Hi all,
I just want to reopen the question asked in this previous related issue:
As we are suggesting in pyrdf2vec to setup a local SPARQL endpoint using Stardog, several people might have to deal with this related issue (crf. this blogpost).
Currently, we make simple select requests to our local SPARQL endpoint:
SELECT ?p ?o ?dt WHERE { BIND( IRI("' + noi + '") AS ?s ) ?s ?p ?o.
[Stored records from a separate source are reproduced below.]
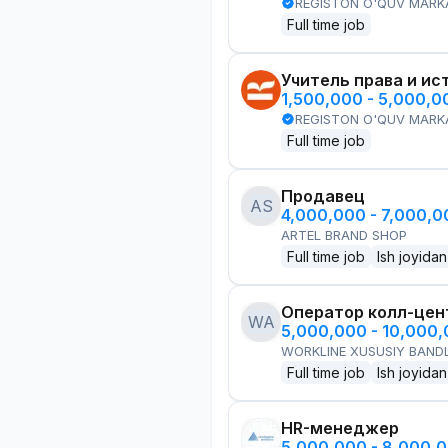
REGISTON O'QUV MARK
Full time job
Учитель права и ис
1,500,000 - 5,000,
REGISTON O'QUV MARK
Full time job
Продавец
AS
4,000,000 - 7,000,
ARTEL BRAND SHOP
Full time job
Ish joyidan
Оператор колл-цен
WA
5,000,000 - 10,000
WORKLINE XUSUSIY BANDL
Full time job
Ish joyidan
HR-менеджер
5,000,000 - 8,000,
BIND (datatype(?o) AS ?dt)
as the node of interest (noi) varies a lot, we just use some string concatenation to create the query.
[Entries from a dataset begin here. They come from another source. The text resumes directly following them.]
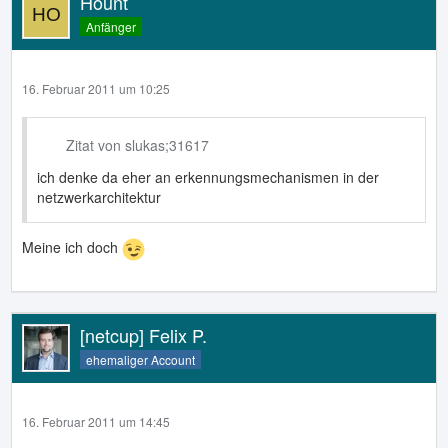
Hount
Anfänger
16. Februar 2011 um 10:25
Zitat von slukas;31617
ich denke da eher an erkennungsmechanismen in der
netzwerkarchitektur
Meine ich doch
[netcup] Felix P.
ehemaliger Account
16. Februar 2011 um 14:45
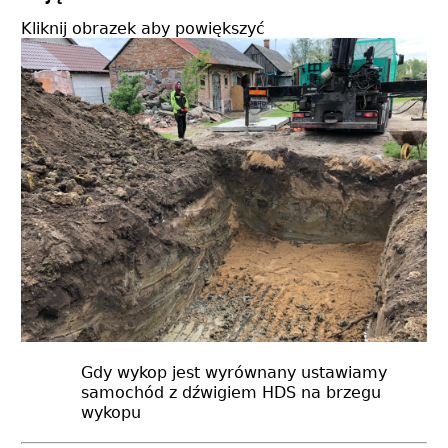
Kliknij obrazek aby powiększyć
Gdy wykop jest wyrównany ustawiamy
samochód z dźwigiem HDS na brzegu
wykopu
Together with our host description, we make requests using a python http client to:
self.host + '/' + self.db + '/query?query=' + query
headers=[("Accept", "application/sparql-results+json")]
As we have a long list of nodes of interest, all of our code can be ran in a multiprocessing fashion.
When making a lot of these http requests using multiple processors, we start noticing that after a while, the response rate of the local SPARQL endpoint starts to decrease. When using the stardog-admin server status
command, I can see the rate/sec dropping after a while. Also the Memory Heap gets close to the predefined 8G.
As mentioned in the related issue, our script stops after a while with the following errors:
Unexpected error encountered: invalid http version, `-Error-Code: 000012`
Unexpected error encountered: invalid http version, `Stardog-Error-Message: GC overhead limit exceeded`
At that point, I can't stop the Stardog server anymore using the stardog-admin server stop
command but I have to kill the java process manually.
We did not notify these issues when using 1 single core (despite the fact that it would take a while to get all the results).